DOMINGO IV T. ORDINARIO C. 2022
Quizá estamos en un momento en que no están claras las referencias, nos importan muy poco o, sencillamente, prescindimos de ellas. Pero eso tiene sus efectos: si el hombre solo se apoya en sí mismo, se pierde lo esencial. Hoy más que nunca tenemos que encontrar un sentido a la vida, darnos cuenta de que nosotros no nos hemos dado la existencia. El mundo no gira en torno a mí, porque existe antes que yo y existirá después de que yo lo deje. Necesito algo o alguien que me dé el aliento, no me sostengo en el aire yo solo, tengo que tener un suelo por el que caminar.
Las lecturas de la misa me dan las claves por las que discurre mi vida. No soy yo el que las pone, soy yo el que las recibe. ¿Qué es lo que hay en mi origen, “antes de estar en el seno materno”? Hay un amor arrebatador, el de Dios, que me ha dado la existencia. La clave de mi vida no es otra cosa que el amor. Vivo desde el amor, vivo para amar. Eso es lo que me da el aliento de vida.
Hoy, como entonces en la sinagoga de Cafarnaum, el Señor nos dice lo que hay, nos pone el marco en el que nos movemos; pero, hoy como entonces, no nos gusta que nos propongan caminos por los que no nos interesa caminar. Seguimos queriendo apartar de nuestro horizonte al que le da el verdadero sentido: Nuestro Dios y Señor. Y, con mucha facilidad acabamos borrachos de nosotros mismos, porque hacemos, porque decimos, porque sabemos… Nos pierde la acción. Pero, antes de nuestros actos, está lo que somos, lo que Dios nos da, la misión a la que nos llama. Antes está Él.
¡Qué paz da tener claro todo esto! Dios en el origen, Dios en el desarrollo de mi vida, Dios como meta a la que puedo dirigirme con esperanza, porque da sentido a todo. Eso es lo que me identifica y me mueve. Se podría decir que todo eso, en esencia, se resume en una palabra: Amor.

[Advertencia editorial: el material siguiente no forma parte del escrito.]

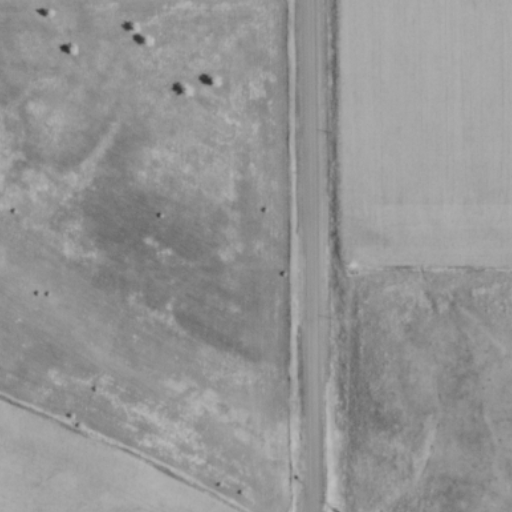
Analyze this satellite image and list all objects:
road: (305, 255)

El otro día, hablando con un sacerdote, me decía que uno de los problemas de nuestra sociedad es que, aunque no nos demos cuenta, seguimos siendo unos adolescentes. No terminamos de crecer, nos creemos el centro del mundo, como si antes de nosotros no hubiera nada, como, si a partir de nuestro nacimiento, el universo se hubiera puesto en marcha. Seamos realistas, no es así. La madurez del hombre está en conocerse a través de los ojos de Dios y seguir sus huellas. Está en salir de nosotros mismos y abrir el horizonte de nuestra mirada. Dejarle a Él el protagonismo:
1. Dios no es un dios decorativo, de relleno. Sin darnos cuenta podemos crearnos un dios a nuestra imagen y semejanza. Un dios que responda a nuestras expectativas, que no nos cree problemas. Tenemos nuestro esquema previo y, a partir de ahí, funcionamos. Los compatriotas de Jesús lo conocían bien, lo habían visto crecer, era el hijo del carpintero y, seguramente, les había hecho arreglos en sus casas. Pero se quedaron ahí. No veían en Él más expectativas. Sin embargo, cuando les muestra su misión, cuando empiezan a captar sus pretensiones, se ponen en guardia y lo obligan a marcharse. No queramos “domesticar a Dios”. Escúchale, dale entrada en tu vida.
2. Uno mismo no está tampoco de relleno en el mundo. No somos los figurantes de una película donde hay muchos extras. Nuestra importancia no viene de la consideración que tenemos de nosotros mismos, de lo que valemos, de lo que conseguimos, de nuestras ocurrencias. El asunto no va de tener la autoestima alta. Va por otros derroteros. Somos más valiosos de lo que creemos porque Dios nos ha pensado desde la eternidad, nos ama desde la eternidad, porque nos ha traído a la vida y nos ama con un amor singular, único. Y tiene unos planes impresionantes para nosotros, nos quiere sus colaboradores para poner el mundo en marcha, para darle la verdadera vida: en Dios.
3. No estamos perdidos, nuestra vida tiene sentido. No estamos aquí dejados a nuestra suerte. Dios nos ha propuesto una misión: acoger el amor que Él nos da, arraigarlo en nuestro corazón y darlo a manos llenas. La vida no tiene el perfil que yo le doy, ha salido buena de manos de Dios y no es, sin más, un problema constante que tenemos que a bordar. El camino que Dios nos propone es atravesarla por ese amor que Él nos ha mostrado amándonos hasta el final. San Pablo, entendió muy bien que lo que mueve el mundo no es el amor propio, sino un amor desinteresado y grande, que se construye con el olvido de sí, con la entrega. Solo así el amor perdura, no pasa.
¿No es acaso María la que nos abre caminos? Con su sí libre, es esclava del Señor. Amando.